57-Year-Old Barbara Higgins Gives Birth to Baby Boy

Barbara Higgins welcomed a son through IVF when she was 57 after tragically losing her daughter. The New Hampshire mom talks about her experience and her advice to others thinking about doing IVF at an older age.

Several years ago, Barbara Higgins and her husband Kenny Banzhoff were raising their two daughters: 15-year-old, Gracie, and 13-year-old, Molly. But in 2016, tragedy struck when Molly passed away due to an undiagnosed brain tumor. Soon thereafter, Higgins, a New Hampshire-based teacher, began having dreams that she didn't initially tell anyone about, attributing them to the grieving process. The dreams, which occurred consistently, centered around her having another baby.

After tuning into her intuition, Higgins started consultations with IVF clinics to see if it would be possible to conceive at her age. At the time, Higgins was 53. "Oftentimes, medicine can be so factual that we lose sight of the intuition," shares Higgins. "When people say, 'How could you do it?' Because I could do it—and I knew I could do it."

When Higgins shared her thoughts with Banzhoff, he initially thought, "This can't be possible." He adds, "I thought about it for a minute, and just went, 'Well, I don't know if this can happen, but let's see what happens.'"

Higgins' OB was supportive, but most fertility clinics won't accept new patients over age 50. Yet, Higgins believed that her physical fitness, which she attributes to a consistent, daily workout regimen and running, as well as a focus on mobility and core strength, would make it possible for her to have a healthy pregnancy.

Eventually, she was referred to a specialist in advanced maternal age pregnancy. Along the way, Higgins even underwent an MRI, which revealed she had three brain tumors. Thankfully, they were benign and were removed in January 2019. After that, the determined mom decided to continue the IVF process.

About a year after that, at age 57, Higgins' second IVF attempt was a success. At 13 to 14 weeks along, she finally shared the news with Gracie. "It was really hard for her—she felt like she'd been left out," recalls Higgins.

Eventually, the teen came around, understanding "the big picture" of what Higgins wanted for their family.

Meanwhile, throughout her pregnancy, Higgins was undergoing every test possible. None of the doctors she saw had ever treated a 57-year-old pregnant woman, and the computers even kicked forms back, assuming the health care providers had input the wrong age.

"What's so big about having a baby at 57?" asks Higgins. "The big thing is it doesn't happen very much."

In March 2021, at 37 weeks along, Higgins was induced and quickly gave birth to a healthy baby boy whom she and Banzhoff named Jack.

Even months later, Higgins would wake up in the night, look at her son, and think, "Oh my God, it worked! I have a baby."

Gracie, then 20, also bonded with her baby brother immediately. "Those two have a connection," notes Higgins. "We have this multigenerational family, even though it's a mother and father raising two children."

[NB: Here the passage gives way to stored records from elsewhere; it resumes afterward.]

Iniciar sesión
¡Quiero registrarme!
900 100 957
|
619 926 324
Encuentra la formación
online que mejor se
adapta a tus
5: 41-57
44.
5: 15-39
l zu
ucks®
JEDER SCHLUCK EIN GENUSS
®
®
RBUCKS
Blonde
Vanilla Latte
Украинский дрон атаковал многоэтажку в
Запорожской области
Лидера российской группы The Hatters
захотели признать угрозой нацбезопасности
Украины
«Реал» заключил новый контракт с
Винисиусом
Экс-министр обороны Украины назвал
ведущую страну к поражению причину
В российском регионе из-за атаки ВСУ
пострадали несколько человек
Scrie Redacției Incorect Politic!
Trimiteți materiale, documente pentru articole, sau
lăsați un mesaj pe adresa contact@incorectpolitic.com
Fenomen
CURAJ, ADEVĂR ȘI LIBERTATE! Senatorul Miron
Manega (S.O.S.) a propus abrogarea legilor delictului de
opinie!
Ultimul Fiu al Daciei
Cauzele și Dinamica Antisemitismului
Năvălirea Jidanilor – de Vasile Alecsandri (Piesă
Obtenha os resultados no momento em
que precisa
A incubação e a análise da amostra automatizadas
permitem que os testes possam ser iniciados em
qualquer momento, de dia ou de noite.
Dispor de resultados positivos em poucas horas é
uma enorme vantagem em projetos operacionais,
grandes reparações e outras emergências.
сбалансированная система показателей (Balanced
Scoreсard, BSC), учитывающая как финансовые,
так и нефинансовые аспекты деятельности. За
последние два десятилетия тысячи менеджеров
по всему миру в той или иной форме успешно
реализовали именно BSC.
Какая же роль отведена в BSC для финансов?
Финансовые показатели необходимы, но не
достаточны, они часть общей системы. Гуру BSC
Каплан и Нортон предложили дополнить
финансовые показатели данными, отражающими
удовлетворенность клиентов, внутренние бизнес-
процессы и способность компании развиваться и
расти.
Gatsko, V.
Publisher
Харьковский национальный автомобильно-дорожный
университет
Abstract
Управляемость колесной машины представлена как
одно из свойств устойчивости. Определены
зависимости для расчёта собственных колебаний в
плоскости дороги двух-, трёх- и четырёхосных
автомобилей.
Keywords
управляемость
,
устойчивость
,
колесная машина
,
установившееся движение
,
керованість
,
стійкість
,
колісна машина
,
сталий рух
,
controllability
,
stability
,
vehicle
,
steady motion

Looking back, Higgins says that her biggest advice for a woman of advanced maternal age, like herself, contemplating the IVF process is to take the first step and also do a little research. "Find a facility that deals with older women," she advises. "You might have to knock on a lot of doors."

The proud mom acknowledges that it's easy to find yourself ruminating and worrying and to let that get in the way of making your baby dream a reality. But she recommends detaching yourself from ongoing worries or "extraneous chatter," taking a step back, and making the phone call. After all, trusting yourself, as Higgins did, could lead to a joyful new chapter.